Docetaxel, the standard chemotherapy for metastatic castration-resistant prostate cancer (CRPC) also enhances the survival of patients with metastatic castration-sensitive prostate cancer (CSPC) when combined with androgen-deprivation therapy. Focal Adhesion Kinase (FAK) activation is a mediator of docetaxel resistance in prostate cancer cells. The aim of this study was to investigate the effect of the second generation FAK inhibitor VS-6063 on docetaxel efficacy in pre-clinical CRPC and CSPC models.

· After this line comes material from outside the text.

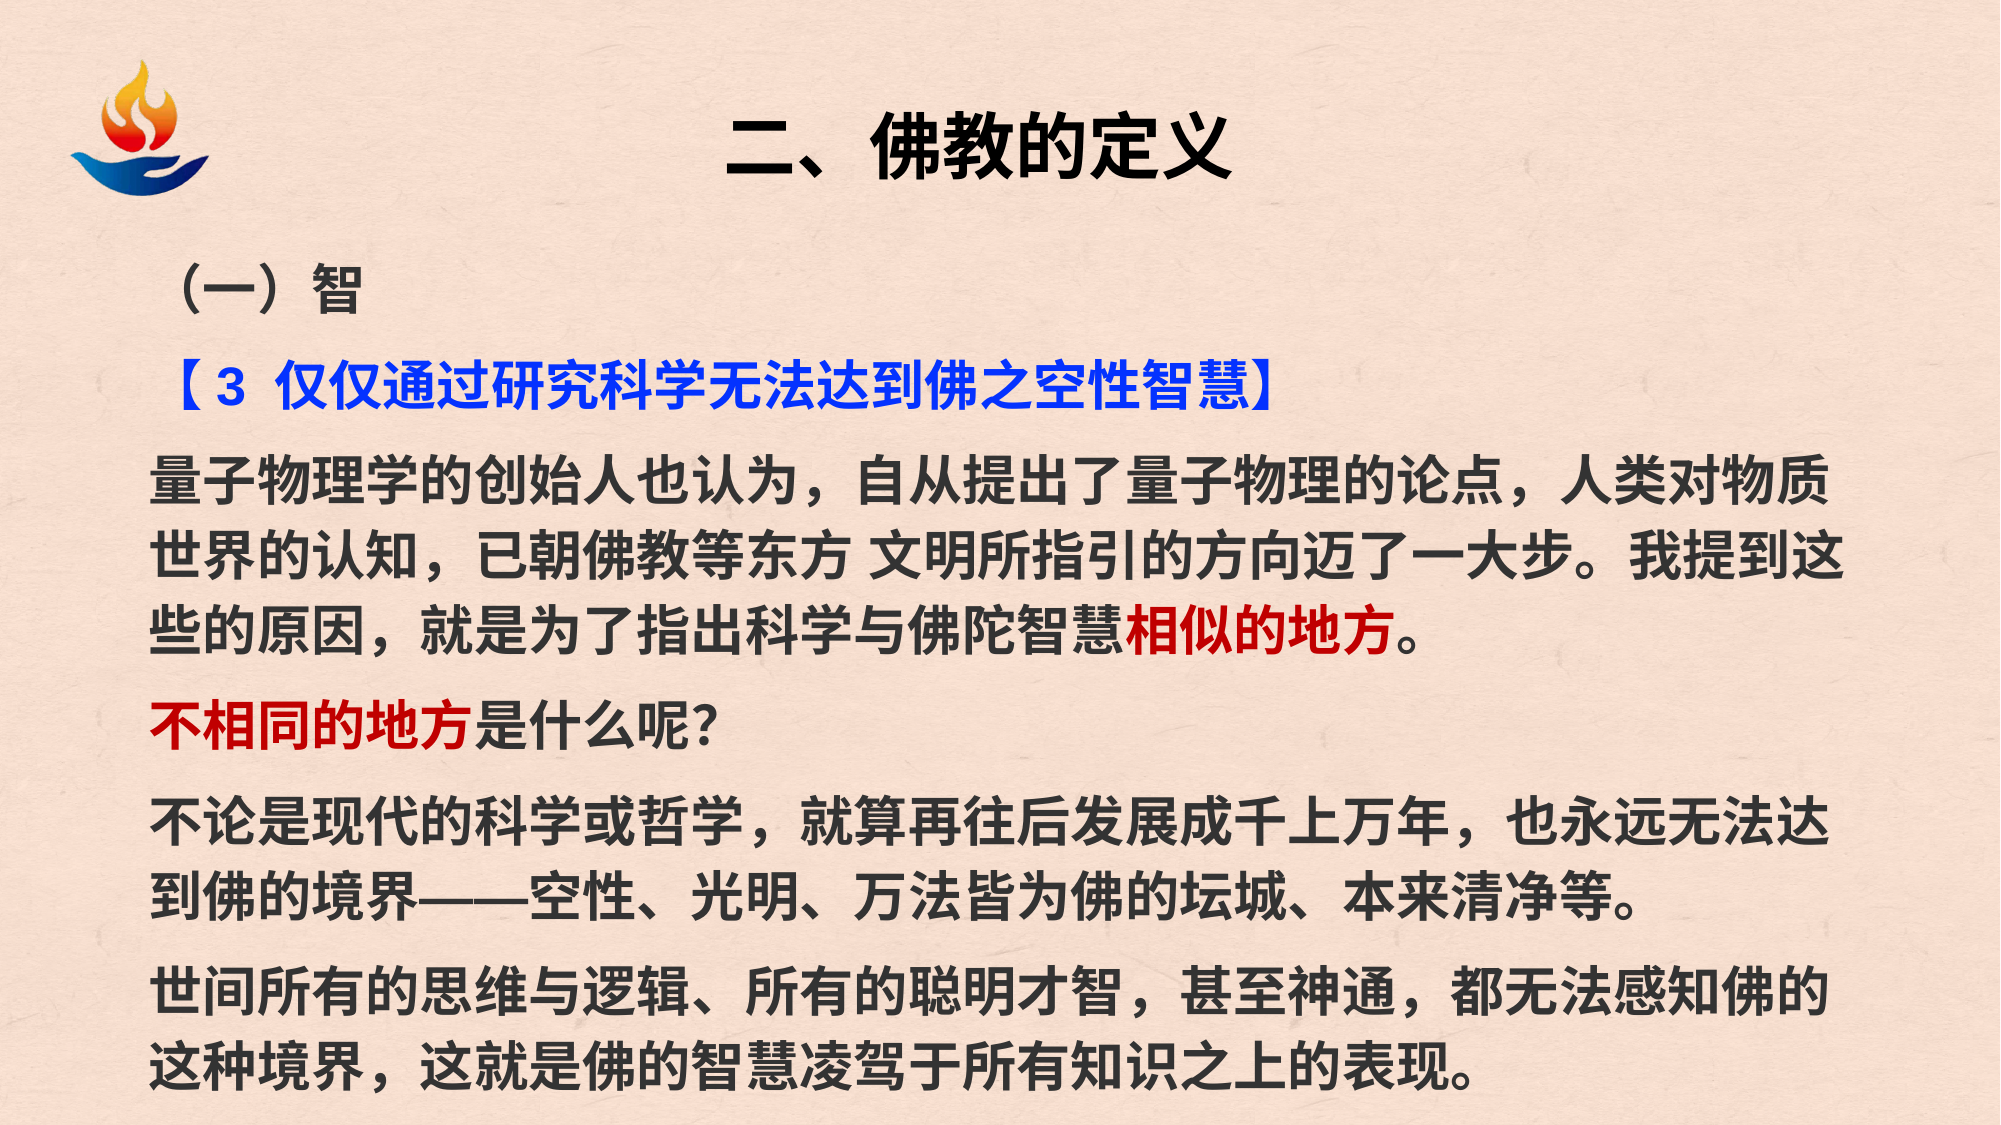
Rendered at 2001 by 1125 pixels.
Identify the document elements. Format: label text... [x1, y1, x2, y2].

picture [0, 0, 2001, 1125]
text_box 二、佛教的定义 [344, 66, 1614, 230]
text_box （一）智 【3 仅仅通过研究科学无法达到佛之空性智慧】 量子物理学的创始人也认为，自从提出了量子物理的论点，人类对物质世界的认知，已朝佛教等东方 文明所指引的方向迈了一大步。我提到这些的原因，就是为了指出科学与佛陀智慧相似的地方。 不相同的地方是什么呢？ 不论是现代的科学或哲学，就算再往后发展成千上万年，也永远无法达到佛的境界——空性、光明、万法皆为佛的坛城、本来清净等。 世间所有的思维与逻辑、所有的聪明才智，甚至神通，都无法感知佛的这种境界，这就是佛的智慧凌驾于所有知识之上的表现。 [133, 230, 1897, 1026]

Docetaxel-resistant CRPC cells, mice with PC3 xenografts, and ex vivo cultures of patient-derived primary prostate tumors were treated with VS-6063 and/or docetaxel, or vehicle control. Cell counting, immunoblotting, and immunohistochemistry techniques were used to evaluate the treatment effects.

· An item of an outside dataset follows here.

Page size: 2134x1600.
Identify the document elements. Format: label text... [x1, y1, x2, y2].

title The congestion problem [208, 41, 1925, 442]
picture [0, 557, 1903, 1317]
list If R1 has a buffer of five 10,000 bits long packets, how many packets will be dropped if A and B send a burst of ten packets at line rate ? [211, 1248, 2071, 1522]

Docetaxel and VS-6063 co-treatment caused a greater decrease in the viability of docetaxel-resistant CRPC cells, and a greater inhibition in PC3 xenograft growth compared to either monotherapy. FAK expression in human primary prostate cancer was positively associated with advanced tumor stage. Patient-derived prostate tumor explants cultured with both docetaxel and VS-6063 displayed a higher percentage of apoptosis in cancer cells, than monotherapy treatment.
Our findings suggest that co-administration of the FAK inhibitor, VS-6063, with docetaxel represents a potential therapeutic strategy to overcome docetaxel resistance in prostate cancer.
多西他赛是转移性去势抵抗性前列腺癌(CRPC)的标准化疗药物,当与雄激素剥夺疗法联合使用时,也可提高转移性去势敏感性前列腺癌(CSPC)患者的生存率。粘着斑激酶(FAK)激活是前列腺癌细胞中多西他赛耐药的介导因素。本研究的目的是在临床前CRPC和CSPC模型中研究第二代FAK抑制剂VS-6063对多西他赛疗效的影响。
用VS-6063和/或多西他赛或溶剂对照处理多西他赛耐药的CRPC细胞、携带PC3异种移植瘤的小鼠以及患者来源的原发性前列腺肿瘤的体外培养物。使用细胞计数、免疫印迹和免疫组织化学技术评估治疗效果。
与单一疗法相比,多西他赛和VS-6063联合治疗导致多西他赛耐药的CRPC细胞活力下降更大,对PC3异种移植瘤生长的抑制作用更强。人原发性前列腺癌中FAK表达与肿瘤晚期呈正相关。与单一疗法相比,用多西他赛和VS-6063共同培养的患者来源的前列腺肿瘤外植体显示癌细胞凋亡百分比更高。
我们的研究结果表明,FAK抑制剂VS-6063与多西他赛联合给药是克服前列腺癌多西他赛耐药的一种潜在治疗策略。